Was war freiwilliger Sex, was war erzwungen? Mit dieser Frage musste sich die Jugendkammer 2 des Landgerichts Hannover in einem außergewöhnlichen Vergewaltigungsprozess befassen. Richter Guise-Rübe gab in letzter Minute den entscheidenden rechtlichen Hinweis.
Hannover. Vor dem Urteil haben Mustapha J. (24) und sein Cousin Hussein J. (23) erklärt, dass sie auf „Gerechtigkeit“ hoffen. Nun ist es aus ihrer Sicht so nicht gekommen. Beide wurden am Dienstag im Landgericht Hannover wegen Vergewaltigung in einem besonders schweren Fall verurteilt: Mustapha J. zu vier Jahren Gefängnis – seine erste Verurteilung –, Hussein zu drei Jahren und neun Monaten Jugendstrafe. Er war zur Tatzeit noch Heranwachsender.

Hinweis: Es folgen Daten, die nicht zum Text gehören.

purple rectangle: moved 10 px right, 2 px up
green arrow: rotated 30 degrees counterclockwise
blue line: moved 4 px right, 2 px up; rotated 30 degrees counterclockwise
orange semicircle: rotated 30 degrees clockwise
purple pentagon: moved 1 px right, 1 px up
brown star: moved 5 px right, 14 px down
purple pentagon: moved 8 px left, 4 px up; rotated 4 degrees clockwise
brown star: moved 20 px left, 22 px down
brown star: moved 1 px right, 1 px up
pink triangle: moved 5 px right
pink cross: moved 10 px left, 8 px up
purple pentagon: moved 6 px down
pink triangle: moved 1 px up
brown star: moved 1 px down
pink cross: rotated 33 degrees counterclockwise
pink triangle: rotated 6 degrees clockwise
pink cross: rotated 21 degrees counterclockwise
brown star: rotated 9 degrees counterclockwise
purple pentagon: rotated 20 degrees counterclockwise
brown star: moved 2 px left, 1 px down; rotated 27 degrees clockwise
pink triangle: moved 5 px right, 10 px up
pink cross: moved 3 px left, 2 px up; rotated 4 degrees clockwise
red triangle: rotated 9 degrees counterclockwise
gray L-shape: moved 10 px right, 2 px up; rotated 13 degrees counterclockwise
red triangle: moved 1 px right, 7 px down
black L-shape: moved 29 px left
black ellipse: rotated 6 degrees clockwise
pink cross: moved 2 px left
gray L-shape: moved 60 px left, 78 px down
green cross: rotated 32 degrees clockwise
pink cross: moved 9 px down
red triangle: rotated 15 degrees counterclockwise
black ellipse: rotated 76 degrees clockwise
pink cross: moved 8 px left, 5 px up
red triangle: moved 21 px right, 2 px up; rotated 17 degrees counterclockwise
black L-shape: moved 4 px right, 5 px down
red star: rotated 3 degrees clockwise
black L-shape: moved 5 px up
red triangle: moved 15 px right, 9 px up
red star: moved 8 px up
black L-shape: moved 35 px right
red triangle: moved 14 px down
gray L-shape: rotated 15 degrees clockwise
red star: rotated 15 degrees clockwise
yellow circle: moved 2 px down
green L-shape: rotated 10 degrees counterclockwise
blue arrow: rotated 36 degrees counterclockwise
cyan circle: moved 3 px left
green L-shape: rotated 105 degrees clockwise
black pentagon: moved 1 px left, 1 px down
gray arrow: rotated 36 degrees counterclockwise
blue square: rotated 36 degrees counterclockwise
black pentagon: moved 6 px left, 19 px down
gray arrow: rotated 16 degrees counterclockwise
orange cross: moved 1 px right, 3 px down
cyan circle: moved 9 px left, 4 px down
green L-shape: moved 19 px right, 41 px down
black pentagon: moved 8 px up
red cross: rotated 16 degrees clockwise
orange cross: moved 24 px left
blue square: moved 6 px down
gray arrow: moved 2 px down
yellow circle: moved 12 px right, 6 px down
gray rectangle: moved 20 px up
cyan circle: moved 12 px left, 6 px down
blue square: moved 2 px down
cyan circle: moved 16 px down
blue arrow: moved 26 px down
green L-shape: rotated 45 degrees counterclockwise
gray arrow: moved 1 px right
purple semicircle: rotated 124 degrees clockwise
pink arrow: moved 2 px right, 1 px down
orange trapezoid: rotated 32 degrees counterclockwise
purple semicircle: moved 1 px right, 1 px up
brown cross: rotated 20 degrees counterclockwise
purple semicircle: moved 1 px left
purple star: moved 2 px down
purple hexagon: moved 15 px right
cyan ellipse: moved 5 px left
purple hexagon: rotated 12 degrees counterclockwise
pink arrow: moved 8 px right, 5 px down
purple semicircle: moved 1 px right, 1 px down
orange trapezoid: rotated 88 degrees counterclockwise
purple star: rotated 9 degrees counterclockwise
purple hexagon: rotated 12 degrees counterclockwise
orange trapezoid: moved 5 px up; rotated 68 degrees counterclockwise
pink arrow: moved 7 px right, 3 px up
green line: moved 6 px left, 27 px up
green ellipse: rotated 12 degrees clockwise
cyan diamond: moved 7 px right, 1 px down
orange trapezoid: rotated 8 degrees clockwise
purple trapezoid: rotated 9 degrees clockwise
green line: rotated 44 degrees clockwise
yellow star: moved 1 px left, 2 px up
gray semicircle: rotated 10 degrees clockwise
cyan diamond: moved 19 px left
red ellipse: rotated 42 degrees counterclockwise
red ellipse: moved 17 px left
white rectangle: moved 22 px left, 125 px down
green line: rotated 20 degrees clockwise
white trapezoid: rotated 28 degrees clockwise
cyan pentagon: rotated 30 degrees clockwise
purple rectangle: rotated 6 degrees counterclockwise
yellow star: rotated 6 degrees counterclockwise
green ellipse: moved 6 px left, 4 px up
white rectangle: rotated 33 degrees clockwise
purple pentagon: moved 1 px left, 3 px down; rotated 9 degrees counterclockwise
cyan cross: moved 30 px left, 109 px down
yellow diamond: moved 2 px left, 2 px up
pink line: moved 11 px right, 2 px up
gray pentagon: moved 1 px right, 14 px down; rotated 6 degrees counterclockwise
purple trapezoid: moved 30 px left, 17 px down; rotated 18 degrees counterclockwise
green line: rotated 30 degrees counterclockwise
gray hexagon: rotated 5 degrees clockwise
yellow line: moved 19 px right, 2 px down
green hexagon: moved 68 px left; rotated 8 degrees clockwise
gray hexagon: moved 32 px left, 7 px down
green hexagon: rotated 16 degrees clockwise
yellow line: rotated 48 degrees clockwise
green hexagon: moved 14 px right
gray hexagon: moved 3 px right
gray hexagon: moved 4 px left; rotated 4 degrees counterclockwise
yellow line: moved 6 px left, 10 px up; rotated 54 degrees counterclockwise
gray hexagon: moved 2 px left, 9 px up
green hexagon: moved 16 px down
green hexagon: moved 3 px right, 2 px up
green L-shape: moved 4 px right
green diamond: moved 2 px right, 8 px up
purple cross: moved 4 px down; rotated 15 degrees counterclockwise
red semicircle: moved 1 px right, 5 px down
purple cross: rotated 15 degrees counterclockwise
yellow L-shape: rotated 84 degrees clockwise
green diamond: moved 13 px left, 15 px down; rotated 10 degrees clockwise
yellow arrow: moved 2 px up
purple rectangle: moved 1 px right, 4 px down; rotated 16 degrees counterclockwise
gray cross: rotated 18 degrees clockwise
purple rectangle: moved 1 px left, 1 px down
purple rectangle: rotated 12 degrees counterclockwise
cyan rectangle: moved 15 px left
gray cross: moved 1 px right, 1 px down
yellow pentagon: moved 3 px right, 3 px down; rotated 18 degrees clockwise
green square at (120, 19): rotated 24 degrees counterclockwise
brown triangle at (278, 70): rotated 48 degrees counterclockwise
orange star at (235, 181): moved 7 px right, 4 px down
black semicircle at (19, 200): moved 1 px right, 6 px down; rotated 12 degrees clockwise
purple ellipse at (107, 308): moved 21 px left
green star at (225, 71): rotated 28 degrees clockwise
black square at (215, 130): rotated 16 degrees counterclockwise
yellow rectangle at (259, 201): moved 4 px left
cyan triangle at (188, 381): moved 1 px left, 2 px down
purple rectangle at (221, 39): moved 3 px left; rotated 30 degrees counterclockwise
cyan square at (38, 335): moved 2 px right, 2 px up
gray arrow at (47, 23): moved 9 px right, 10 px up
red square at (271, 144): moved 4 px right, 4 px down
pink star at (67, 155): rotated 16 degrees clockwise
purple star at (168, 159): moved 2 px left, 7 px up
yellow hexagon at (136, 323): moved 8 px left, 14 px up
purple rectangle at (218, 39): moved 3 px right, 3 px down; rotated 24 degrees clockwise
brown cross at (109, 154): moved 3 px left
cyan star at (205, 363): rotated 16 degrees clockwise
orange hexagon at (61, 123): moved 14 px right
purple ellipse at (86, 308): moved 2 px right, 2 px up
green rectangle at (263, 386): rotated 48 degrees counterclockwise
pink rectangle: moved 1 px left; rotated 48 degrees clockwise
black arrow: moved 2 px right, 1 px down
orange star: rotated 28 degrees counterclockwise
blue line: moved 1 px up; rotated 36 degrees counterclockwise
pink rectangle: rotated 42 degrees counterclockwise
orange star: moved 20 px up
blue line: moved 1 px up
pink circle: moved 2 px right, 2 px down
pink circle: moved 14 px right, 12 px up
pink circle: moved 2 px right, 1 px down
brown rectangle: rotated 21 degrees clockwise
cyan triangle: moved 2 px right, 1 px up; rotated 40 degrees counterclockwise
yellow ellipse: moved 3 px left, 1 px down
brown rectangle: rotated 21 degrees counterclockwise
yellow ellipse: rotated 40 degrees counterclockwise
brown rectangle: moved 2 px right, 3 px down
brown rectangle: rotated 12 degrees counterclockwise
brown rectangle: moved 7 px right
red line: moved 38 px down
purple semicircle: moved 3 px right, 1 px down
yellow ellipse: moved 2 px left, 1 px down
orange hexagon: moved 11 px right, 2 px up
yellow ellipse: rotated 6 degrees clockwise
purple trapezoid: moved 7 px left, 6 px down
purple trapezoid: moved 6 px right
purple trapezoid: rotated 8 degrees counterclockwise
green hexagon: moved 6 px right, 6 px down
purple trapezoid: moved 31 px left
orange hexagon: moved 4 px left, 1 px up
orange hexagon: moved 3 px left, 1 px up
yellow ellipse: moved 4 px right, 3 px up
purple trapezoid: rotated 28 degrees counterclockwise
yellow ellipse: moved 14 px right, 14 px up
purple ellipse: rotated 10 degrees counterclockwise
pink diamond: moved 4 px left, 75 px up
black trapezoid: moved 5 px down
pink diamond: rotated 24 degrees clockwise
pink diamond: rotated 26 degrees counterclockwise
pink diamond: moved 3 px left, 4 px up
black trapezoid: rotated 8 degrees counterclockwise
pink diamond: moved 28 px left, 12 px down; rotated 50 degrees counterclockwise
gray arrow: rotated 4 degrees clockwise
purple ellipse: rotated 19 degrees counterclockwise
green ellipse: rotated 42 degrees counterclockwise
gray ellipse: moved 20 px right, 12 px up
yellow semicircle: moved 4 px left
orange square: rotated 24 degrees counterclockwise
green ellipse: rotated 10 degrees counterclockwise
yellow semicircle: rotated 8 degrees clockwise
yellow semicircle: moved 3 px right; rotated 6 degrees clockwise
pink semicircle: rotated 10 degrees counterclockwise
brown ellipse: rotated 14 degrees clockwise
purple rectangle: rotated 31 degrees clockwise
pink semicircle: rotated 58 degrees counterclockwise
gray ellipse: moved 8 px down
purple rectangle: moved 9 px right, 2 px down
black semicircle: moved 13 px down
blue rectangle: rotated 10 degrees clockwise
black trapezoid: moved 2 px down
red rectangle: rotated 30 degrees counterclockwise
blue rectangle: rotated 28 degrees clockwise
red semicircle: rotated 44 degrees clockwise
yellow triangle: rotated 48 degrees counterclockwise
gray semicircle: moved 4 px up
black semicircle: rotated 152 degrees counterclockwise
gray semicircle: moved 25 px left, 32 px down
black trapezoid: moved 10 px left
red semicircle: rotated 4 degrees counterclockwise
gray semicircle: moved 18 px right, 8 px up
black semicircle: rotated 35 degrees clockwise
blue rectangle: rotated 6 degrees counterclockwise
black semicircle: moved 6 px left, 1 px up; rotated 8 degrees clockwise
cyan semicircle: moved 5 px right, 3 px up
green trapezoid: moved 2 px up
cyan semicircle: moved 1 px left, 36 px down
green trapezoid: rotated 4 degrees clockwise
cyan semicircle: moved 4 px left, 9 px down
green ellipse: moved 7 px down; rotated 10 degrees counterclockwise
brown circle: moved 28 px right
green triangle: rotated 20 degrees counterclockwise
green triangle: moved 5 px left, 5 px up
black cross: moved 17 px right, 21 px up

Der Prozess war in mehrfacher Hinsicht außergewöhnlich. Richter Ralph Guise-Rübe gewährte beiden Angeklagten einen großen Strafrabatt. Denn die Vergewaltigung einer 20-Jährigen war bereits am 13. Oktober 2018 in der Kleingartenkolonie Lerchenlust im Stadtteil Mühlenberg geschehen. „Es ist ein Problem in unserer Gesellschaft, dass die Verfahren so lange dauern“, sagte er in der Urteilsbegründung. Eine Kriminalbeamtin hatte Personalmangel und schlechte materielle Ausstattung der Polizei im Prozess als Gründe für die langwierige Ermittlung genannt.